Israel defeated Sihon completely. Every town. The whole territory from the Arnon to the Jabbok. It was the first land they actually took, the first time they fought and won and possessed.
Then came Og.
Og, king of Bashan, was the stuff of legend. The text notes that his bed was made of iron, over thirteen feet long and six feet wide (Deut 3:11). He was one of the last of the Rephaites, the giant peoples. If anyone in that generation still carried the fear that froze their parents at Kadesh, the giants their parents had dreaded, Og was the embodiment of it.
And God said the same thing he always says to fear: “Do not be afraid of him, for I have delivered him into your hands, along with his whole army and his land. Do you to him what you did to Sihon” (Deut 3:2).

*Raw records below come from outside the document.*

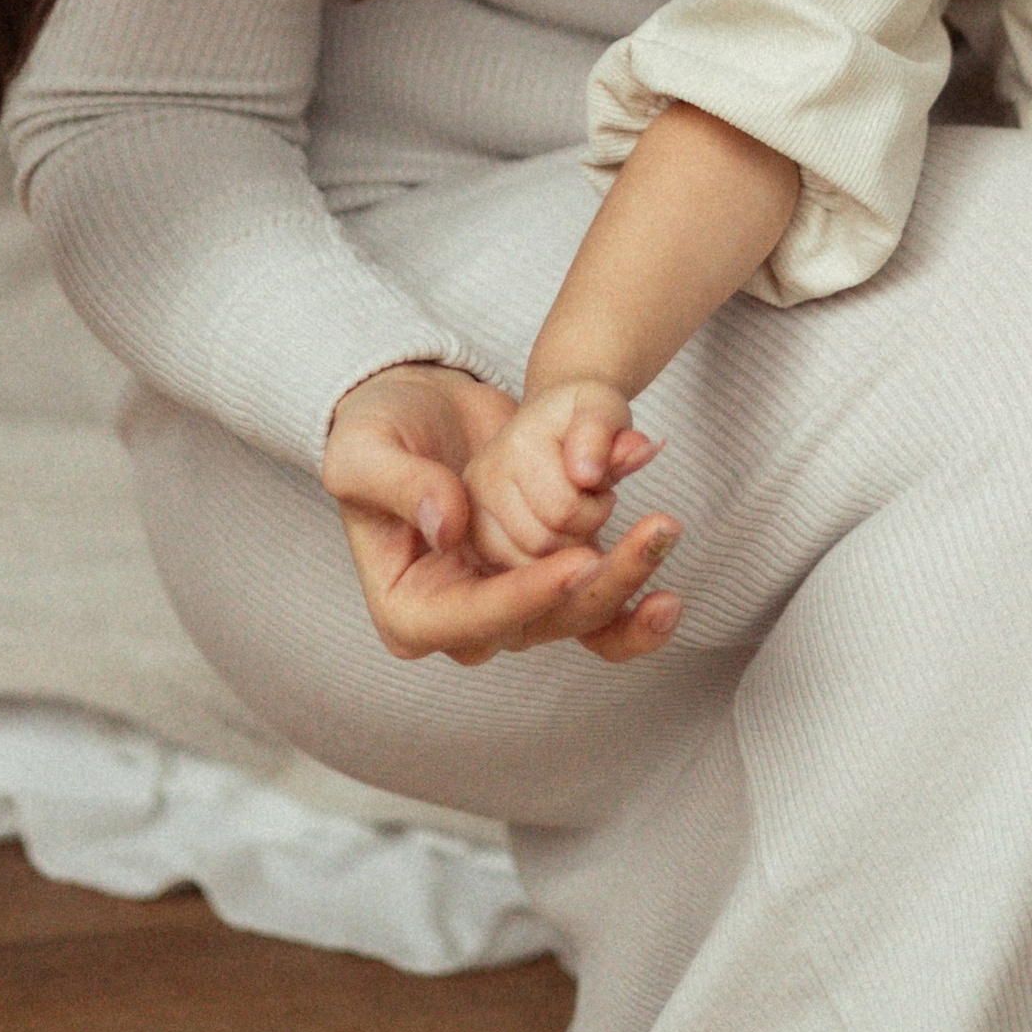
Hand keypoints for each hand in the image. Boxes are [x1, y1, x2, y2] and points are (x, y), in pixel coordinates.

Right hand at [322, 362, 679, 666]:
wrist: (416, 405)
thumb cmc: (374, 431)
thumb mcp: (363, 450)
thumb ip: (400, 486)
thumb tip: (449, 526)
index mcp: (407, 607)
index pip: (472, 618)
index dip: (527, 596)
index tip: (579, 561)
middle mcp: (461, 620)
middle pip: (536, 626)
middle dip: (597, 588)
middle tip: (649, 536)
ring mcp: (507, 602)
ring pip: (574, 618)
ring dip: (626, 585)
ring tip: (665, 533)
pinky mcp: (543, 576)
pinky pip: (590, 605)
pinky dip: (630, 602)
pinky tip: (669, 593)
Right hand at [465, 377, 663, 569]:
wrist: (551, 419)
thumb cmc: (585, 418)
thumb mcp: (607, 411)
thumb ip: (615, 434)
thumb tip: (617, 460)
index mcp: (518, 444)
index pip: (565, 510)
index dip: (598, 507)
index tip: (600, 483)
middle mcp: (483, 477)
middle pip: (545, 543)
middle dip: (580, 531)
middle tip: (587, 501)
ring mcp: (472, 508)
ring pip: (527, 563)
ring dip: (561, 551)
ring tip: (569, 515)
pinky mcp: (473, 535)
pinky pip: (511, 572)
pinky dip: (540, 566)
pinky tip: (553, 535)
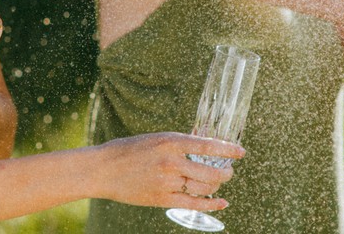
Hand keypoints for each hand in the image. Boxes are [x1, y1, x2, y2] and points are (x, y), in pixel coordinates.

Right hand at [93, 132, 243, 210]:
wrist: (103, 169)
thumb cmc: (127, 151)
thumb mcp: (154, 139)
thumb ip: (177, 144)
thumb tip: (201, 145)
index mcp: (170, 141)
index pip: (208, 146)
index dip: (228, 150)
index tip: (240, 152)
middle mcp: (172, 162)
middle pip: (211, 171)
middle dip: (226, 173)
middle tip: (229, 172)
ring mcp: (168, 182)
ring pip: (205, 187)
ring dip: (217, 186)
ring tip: (219, 183)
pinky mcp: (162, 198)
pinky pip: (193, 203)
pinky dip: (211, 204)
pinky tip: (221, 203)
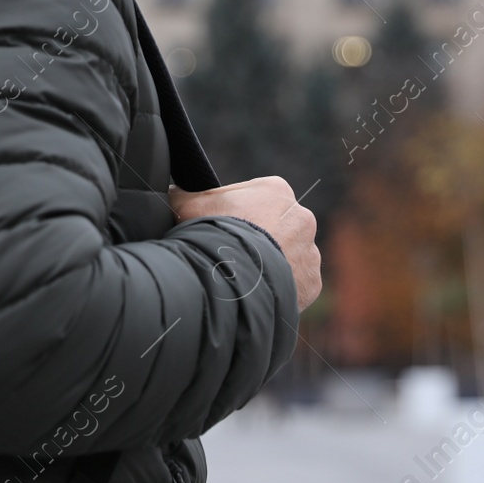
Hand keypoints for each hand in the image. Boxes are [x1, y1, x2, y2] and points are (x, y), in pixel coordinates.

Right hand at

Do not be afraid. The exact words the previous generation couldn’t believe. But this generation did. They went up against the giant king with the iron bed, and they won. Sixty fortified cities fell. The whole region of Bashan came into Israel’s hands.
Here’s what’s worth noticing. Forty years earlier, ten spies looked at the giants and said, “We can’t.” Now Israel faced an actual giant king, and they did. Same enemy type. Different outcome. The difference wasn’t the size of the giants. It was whether the people believed God when he said do not be afraid.
The giants didn’t shrink. The people grew. Faith doesn’t make the obstacle smaller; it makes you willing to face it because you trust who’s fighting with you.
These two victories, Sihon and Og, became Israel’s reference points for generations. The psalms sing about them. “To him who struck down great kings... Sihon king of the Amorites... and Og king of Bashan... His love endures forever” (Ps 136:17-20). They became shorthand for what God can do when his people finally stop being afraid.
The land east of the Jordan, the territory Reuben, Gad, and half of Manasseh would settle, was won in these battles. The first inheritance. The proof that the promise was real and the conquest was possible.
The giants their parents feared, this generation defeated.
The same God was with both.
Only one generation believed him.
Believe him.


The giants didn’t shrink. The people grew. Faith doesn’t make the obstacle smaller; it makes you willing to face it because you trust who’s fighting with you.